BotNet News

Your source for Online Security News

Firewall

A firewall is a security software or dedicated hardware-software unit that restricts traffic from entering, leaving, or within a private network. It analyzes incoming data packets based on pre-established security rules to determine whether they are benign or malicious, then allows them to pass or blocks them from entering.

Firewalls protect networks from attacks by analyzing the contents of a packet and determining whether it contains malicious code. Some firewalls also inspect the network connection itself to prevent unauthorized connections from using your private data and other resources.

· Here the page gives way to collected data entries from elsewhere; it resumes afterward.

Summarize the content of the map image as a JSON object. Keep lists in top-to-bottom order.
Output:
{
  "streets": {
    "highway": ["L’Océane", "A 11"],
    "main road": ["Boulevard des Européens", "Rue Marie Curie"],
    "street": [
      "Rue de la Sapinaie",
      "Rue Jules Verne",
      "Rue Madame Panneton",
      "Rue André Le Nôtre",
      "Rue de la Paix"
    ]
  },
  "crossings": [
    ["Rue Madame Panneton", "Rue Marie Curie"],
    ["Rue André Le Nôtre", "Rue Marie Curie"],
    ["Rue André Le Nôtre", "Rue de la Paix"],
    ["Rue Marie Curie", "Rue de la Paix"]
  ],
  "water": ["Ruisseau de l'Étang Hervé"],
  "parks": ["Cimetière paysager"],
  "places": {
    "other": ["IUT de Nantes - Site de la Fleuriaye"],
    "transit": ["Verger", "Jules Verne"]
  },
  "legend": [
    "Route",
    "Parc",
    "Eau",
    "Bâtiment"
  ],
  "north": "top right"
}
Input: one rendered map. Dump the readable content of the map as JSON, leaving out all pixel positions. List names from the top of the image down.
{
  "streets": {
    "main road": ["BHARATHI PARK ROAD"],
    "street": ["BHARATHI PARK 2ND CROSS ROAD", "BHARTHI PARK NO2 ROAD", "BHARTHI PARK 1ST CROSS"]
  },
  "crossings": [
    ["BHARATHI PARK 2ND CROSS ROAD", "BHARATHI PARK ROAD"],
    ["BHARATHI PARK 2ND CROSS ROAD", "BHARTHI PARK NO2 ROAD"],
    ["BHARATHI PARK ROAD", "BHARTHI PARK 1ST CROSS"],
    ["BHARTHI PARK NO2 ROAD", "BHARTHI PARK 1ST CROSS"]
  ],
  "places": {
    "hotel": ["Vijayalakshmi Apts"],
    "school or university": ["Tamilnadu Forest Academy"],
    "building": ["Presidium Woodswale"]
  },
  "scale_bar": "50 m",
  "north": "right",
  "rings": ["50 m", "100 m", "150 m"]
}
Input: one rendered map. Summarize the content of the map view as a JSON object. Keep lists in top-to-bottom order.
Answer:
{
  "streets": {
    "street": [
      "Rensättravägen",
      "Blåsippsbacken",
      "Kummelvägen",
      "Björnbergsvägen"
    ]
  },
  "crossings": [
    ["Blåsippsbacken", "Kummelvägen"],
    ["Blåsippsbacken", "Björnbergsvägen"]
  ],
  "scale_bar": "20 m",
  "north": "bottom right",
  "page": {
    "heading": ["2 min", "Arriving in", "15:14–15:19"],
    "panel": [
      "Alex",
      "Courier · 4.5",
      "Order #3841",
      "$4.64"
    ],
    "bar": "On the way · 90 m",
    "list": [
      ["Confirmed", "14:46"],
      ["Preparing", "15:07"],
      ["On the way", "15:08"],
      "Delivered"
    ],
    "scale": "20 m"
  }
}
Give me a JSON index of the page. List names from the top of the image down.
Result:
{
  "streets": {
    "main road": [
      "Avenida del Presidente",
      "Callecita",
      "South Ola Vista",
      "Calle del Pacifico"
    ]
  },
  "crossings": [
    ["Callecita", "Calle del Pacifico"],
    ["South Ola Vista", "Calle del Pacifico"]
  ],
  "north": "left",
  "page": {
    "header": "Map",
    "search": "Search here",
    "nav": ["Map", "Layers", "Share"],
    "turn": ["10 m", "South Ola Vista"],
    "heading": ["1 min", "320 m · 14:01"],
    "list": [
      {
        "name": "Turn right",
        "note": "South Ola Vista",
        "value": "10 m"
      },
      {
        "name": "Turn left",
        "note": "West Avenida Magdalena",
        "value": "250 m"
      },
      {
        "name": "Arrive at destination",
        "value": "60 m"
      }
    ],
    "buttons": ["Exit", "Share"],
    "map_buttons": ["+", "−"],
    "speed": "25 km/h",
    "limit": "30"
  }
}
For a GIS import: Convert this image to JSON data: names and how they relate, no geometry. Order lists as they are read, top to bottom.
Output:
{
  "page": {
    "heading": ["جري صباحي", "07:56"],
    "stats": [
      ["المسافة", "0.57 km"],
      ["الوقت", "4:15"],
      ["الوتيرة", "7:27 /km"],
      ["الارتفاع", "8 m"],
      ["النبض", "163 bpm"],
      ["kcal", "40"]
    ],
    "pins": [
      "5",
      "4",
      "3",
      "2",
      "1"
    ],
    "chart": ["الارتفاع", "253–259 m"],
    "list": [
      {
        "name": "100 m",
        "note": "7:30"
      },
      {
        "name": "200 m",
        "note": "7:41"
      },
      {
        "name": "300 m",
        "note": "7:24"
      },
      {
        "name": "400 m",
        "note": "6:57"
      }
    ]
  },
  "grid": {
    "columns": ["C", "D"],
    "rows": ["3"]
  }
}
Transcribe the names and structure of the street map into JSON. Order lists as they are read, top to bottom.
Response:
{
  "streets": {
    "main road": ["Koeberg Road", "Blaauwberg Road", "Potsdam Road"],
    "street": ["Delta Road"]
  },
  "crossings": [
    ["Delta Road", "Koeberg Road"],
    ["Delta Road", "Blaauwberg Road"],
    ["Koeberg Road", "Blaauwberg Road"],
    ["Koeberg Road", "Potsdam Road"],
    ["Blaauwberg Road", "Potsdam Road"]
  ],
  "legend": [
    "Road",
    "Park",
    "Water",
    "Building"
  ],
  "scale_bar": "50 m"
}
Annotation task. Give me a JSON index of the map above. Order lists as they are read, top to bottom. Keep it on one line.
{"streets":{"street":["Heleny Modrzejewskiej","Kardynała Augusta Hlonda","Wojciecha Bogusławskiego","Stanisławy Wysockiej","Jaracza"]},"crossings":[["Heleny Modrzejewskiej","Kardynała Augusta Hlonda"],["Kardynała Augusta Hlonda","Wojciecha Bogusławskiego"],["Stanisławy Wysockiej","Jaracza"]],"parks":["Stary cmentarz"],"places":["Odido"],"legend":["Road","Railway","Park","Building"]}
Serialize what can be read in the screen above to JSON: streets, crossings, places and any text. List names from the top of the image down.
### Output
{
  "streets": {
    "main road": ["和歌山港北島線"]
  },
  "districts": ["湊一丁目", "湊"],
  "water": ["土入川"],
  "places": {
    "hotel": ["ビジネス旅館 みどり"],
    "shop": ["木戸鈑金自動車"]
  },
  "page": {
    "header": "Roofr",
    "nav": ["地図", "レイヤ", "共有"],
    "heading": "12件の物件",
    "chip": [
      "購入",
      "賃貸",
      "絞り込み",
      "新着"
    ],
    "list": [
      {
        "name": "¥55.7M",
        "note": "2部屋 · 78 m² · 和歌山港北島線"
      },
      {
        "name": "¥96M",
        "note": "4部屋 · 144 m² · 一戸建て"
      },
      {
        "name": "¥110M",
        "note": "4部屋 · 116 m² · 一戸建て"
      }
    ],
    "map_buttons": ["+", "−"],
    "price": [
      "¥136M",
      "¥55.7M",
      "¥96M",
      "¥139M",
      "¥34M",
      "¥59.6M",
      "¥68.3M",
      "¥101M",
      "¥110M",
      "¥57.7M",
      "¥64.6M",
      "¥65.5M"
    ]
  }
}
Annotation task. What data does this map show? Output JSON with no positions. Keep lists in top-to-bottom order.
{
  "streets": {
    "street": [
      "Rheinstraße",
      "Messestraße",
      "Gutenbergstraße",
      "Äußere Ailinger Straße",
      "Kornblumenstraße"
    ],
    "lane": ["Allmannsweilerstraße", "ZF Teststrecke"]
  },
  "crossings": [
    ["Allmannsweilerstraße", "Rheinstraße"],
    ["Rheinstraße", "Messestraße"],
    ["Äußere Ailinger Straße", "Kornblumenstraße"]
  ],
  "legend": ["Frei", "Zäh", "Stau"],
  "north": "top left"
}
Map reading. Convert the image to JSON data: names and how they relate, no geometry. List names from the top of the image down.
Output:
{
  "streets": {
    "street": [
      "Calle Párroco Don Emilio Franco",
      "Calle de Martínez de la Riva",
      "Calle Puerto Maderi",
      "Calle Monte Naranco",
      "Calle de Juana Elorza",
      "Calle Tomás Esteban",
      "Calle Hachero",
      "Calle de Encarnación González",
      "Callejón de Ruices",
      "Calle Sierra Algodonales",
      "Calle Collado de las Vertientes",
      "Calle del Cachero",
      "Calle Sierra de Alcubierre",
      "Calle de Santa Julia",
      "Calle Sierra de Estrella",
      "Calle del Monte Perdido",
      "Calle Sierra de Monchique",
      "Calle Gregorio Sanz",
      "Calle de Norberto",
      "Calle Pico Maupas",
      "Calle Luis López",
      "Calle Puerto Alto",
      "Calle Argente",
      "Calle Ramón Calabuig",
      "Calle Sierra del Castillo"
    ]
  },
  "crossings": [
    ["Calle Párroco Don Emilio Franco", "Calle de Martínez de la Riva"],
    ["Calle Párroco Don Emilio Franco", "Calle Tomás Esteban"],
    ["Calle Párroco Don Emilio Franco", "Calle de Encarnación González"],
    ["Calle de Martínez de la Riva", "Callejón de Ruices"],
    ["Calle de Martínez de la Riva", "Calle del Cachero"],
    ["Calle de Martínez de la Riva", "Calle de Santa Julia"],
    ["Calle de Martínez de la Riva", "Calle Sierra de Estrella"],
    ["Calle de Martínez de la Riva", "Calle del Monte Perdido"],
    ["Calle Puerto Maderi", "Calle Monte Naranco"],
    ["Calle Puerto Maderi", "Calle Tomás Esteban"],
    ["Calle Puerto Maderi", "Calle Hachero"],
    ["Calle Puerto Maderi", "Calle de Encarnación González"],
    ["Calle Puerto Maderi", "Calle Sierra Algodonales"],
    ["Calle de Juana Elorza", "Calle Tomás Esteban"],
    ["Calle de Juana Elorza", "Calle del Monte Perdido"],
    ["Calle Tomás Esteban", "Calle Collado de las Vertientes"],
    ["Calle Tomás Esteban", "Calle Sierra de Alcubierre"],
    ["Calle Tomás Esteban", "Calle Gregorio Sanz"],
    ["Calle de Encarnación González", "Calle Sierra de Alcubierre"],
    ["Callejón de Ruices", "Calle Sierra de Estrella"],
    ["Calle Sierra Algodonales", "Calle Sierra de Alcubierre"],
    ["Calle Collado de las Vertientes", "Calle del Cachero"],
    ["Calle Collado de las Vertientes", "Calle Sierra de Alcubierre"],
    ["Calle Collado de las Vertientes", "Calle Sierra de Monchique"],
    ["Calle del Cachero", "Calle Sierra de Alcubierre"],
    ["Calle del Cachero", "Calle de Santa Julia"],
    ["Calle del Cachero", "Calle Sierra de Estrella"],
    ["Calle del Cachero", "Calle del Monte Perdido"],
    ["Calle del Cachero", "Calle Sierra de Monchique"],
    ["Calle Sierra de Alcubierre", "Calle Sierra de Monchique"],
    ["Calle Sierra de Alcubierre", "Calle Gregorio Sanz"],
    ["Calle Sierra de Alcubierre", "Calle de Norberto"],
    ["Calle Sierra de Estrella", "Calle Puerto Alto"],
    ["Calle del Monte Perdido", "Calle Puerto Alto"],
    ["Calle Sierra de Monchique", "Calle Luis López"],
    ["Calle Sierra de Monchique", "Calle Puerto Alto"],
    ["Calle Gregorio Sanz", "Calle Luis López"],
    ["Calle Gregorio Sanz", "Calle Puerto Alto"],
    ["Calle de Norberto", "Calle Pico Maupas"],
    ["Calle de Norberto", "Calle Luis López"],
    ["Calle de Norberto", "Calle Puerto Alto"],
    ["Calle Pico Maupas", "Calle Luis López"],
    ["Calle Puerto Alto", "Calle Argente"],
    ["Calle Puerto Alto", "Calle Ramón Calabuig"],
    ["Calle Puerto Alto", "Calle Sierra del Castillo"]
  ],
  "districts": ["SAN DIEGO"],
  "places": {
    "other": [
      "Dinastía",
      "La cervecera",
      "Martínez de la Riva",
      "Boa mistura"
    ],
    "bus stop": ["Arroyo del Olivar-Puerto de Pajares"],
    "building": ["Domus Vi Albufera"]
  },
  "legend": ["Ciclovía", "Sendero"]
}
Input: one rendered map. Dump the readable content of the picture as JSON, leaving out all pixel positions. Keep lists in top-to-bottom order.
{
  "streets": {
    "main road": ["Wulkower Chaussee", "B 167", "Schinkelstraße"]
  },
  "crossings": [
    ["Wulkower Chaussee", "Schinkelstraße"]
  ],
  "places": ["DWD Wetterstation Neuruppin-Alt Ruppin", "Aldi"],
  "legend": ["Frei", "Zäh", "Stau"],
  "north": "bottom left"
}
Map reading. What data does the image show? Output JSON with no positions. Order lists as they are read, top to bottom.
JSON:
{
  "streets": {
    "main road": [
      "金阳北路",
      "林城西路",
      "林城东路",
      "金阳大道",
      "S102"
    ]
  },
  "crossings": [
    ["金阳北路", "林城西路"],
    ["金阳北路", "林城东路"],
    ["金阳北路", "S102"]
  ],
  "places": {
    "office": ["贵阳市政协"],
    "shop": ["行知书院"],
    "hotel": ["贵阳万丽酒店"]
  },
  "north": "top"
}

There are three primary types of firewalls: circuit-level gateways, stateful inspection, and proxy firewalls (application-layer). Each type is specialized in protecting specific applications from different threats and vulnerabilities.

Circuit-Level Gateways

Unlike application-layer firewalls, which examine packets to determine their content, circuit-level gateways work by verifying the transmission control protocol handshake to ensure that the session is legitimate. They are resource-efficient and able to handle a higher level of protection than packet-based firewalls.

Packet Filtering Firewalls

The oldest and most basic form of firewall, packet filtering firewalls allow or block the flow of data based on the source IP address, destination IP address, protocol, and port of the packet. While these firewalls provide a basic level of protection, they are extremely limited in their ability to detect advanced threats and attacks.

Proxy Firewalls

Unlike packet-filtering firewalls, proxy firewalls are able to read and understand more complex application protocols like FTP, HTTP, and DNS. They can also inspect the payload of a data packet to distinguish valid requests from malicious code disguised as a valid request for data.